In the entries below, which lines run from the one containing "6: (192, 283, 0.91)" to the one containing "31: (425, 385, 1.14)"? Copy exactly those lines, ends included, and no others.
* * * * * * * * *
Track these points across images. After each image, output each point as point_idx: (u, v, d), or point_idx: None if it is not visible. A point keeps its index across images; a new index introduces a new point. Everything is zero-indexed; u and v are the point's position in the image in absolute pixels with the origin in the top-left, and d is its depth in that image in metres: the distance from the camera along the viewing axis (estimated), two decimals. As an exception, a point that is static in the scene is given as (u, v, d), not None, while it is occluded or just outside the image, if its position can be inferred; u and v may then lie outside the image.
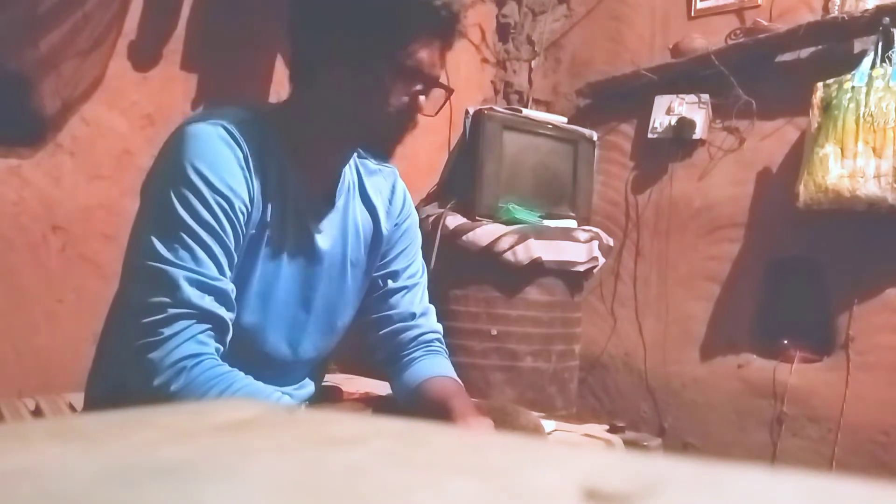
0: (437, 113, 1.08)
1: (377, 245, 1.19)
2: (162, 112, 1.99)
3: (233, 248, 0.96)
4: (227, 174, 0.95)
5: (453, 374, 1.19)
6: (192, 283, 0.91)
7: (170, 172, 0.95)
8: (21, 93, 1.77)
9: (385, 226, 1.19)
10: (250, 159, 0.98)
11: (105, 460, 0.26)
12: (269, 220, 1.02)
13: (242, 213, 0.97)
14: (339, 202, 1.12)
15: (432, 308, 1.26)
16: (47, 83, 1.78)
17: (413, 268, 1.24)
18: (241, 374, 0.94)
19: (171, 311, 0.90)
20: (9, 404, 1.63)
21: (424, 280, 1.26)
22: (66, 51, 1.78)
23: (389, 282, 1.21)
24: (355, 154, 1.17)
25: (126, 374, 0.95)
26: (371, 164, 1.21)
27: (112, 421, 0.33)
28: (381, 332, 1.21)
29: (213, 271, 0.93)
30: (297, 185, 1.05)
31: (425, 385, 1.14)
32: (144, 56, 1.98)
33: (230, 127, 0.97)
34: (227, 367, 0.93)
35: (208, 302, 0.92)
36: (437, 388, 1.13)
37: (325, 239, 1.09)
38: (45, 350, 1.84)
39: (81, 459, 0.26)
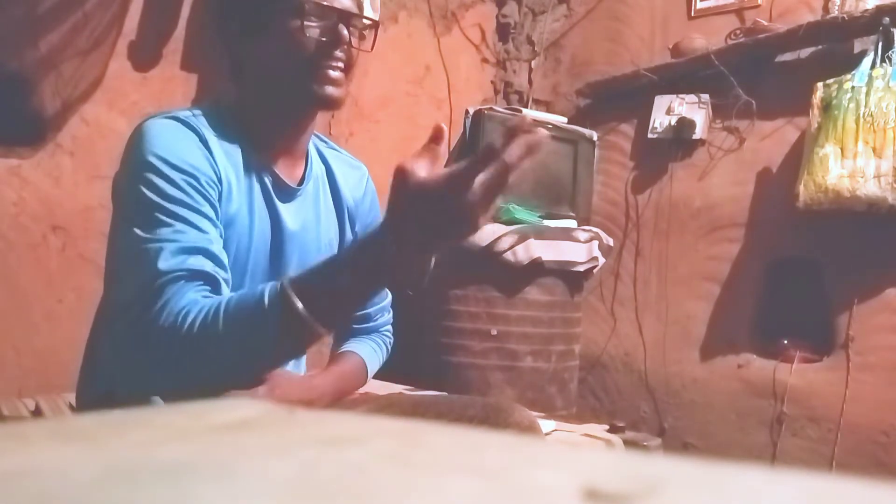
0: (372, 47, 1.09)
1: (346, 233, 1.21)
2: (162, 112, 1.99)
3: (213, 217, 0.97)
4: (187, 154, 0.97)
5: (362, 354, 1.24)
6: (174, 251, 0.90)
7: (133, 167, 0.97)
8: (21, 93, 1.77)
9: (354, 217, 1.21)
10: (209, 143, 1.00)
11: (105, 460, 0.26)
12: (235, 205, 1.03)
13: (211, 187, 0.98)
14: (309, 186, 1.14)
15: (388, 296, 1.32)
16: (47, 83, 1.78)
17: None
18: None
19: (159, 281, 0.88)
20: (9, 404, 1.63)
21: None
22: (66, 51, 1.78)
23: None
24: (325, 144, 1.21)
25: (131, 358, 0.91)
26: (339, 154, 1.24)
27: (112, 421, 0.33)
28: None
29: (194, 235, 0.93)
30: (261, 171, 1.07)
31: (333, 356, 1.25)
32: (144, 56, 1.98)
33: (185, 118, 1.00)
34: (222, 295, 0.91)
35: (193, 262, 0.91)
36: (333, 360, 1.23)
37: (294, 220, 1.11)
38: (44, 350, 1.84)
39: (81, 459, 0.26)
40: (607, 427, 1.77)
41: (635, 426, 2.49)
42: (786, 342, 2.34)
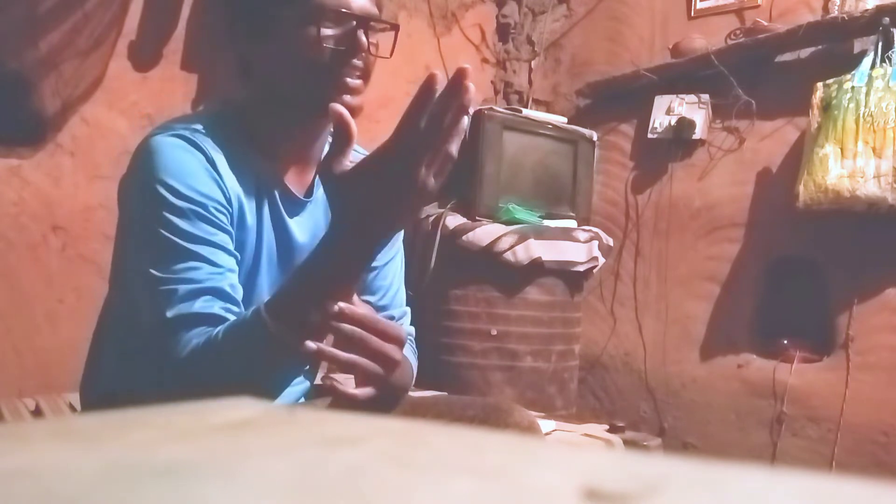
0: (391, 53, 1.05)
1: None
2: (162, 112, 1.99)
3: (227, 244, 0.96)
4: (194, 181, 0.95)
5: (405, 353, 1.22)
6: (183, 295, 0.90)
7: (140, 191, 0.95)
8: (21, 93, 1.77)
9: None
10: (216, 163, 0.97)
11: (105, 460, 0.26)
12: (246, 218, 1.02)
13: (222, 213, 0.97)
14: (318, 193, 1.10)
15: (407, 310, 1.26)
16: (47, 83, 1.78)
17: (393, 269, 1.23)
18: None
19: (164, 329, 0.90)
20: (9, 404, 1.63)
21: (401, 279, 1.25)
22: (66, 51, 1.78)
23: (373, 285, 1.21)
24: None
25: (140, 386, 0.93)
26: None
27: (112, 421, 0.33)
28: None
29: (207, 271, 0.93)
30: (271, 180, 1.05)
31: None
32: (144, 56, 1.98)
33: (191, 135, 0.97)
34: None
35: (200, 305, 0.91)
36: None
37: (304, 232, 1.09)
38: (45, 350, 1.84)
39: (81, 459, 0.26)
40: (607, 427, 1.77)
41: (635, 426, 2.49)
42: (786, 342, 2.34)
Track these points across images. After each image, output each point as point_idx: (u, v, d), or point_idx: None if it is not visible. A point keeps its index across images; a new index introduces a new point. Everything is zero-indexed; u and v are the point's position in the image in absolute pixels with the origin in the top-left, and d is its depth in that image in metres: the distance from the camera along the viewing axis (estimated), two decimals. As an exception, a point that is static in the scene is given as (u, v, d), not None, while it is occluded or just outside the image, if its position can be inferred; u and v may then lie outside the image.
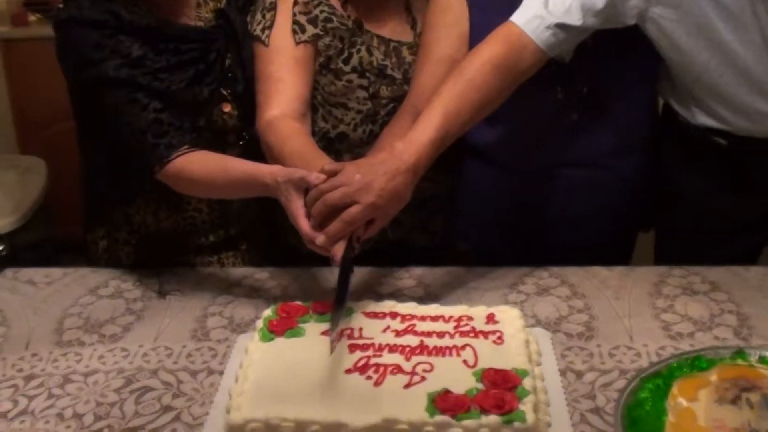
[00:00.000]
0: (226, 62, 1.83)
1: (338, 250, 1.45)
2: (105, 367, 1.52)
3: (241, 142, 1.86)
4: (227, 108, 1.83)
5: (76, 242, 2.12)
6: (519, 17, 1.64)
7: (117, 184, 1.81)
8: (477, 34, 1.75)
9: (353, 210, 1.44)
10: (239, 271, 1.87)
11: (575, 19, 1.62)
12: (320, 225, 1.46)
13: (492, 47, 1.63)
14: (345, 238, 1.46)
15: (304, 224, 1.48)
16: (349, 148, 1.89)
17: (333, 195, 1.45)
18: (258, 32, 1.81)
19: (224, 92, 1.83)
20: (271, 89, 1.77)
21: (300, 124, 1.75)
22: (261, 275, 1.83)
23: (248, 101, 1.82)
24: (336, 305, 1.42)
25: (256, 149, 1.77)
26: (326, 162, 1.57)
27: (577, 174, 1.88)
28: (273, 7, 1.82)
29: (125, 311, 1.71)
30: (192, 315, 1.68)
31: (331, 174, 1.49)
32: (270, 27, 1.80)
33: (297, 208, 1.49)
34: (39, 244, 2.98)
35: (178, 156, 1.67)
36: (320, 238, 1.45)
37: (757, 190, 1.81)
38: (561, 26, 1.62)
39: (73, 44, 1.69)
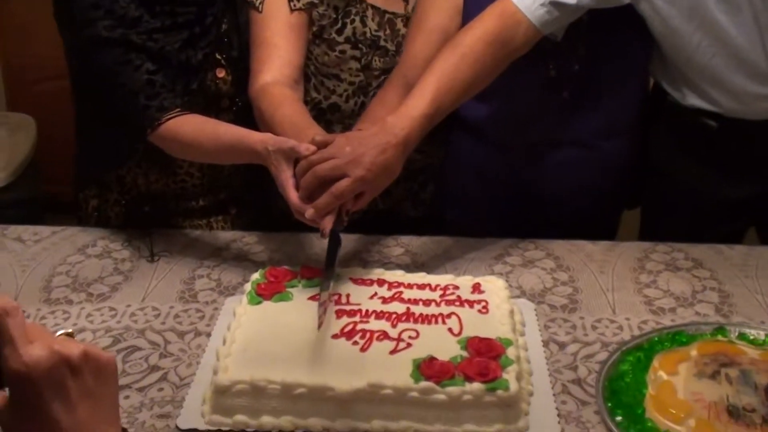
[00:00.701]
* * * * * * * * *
▸ The answer:
6: (192, 283, 0.91)
7: (170, 172, 0.95)
8: (21, 93, 1.77)
9: (385, 226, 1.19)
10: (250, 159, 0.98)
11: (105, 460, 0.26)
12: (269, 220, 1.02)
13: (242, 213, 0.97)
14: (339, 202, 1.12)
15: (432, 308, 1.26)
16: (47, 83, 1.78)
17: (413, 268, 1.24)
18: (241, 374, 0.94)
19: (171, 311, 0.90)
20: (9, 404, 1.63)
21: (424, 280, 1.26)
22: (66, 51, 1.78)
23: (389, 282, 1.21)
24: (355, 154, 1.17)
25: (126, 374, 0.95)
26: (371, 164, 1.21)
27: (112, 421, 0.33)
28: (381, 332, 1.21)
29: (213, 271, 0.93)
30: (297, 185, 1.05)
31: (425, 385, 1.14)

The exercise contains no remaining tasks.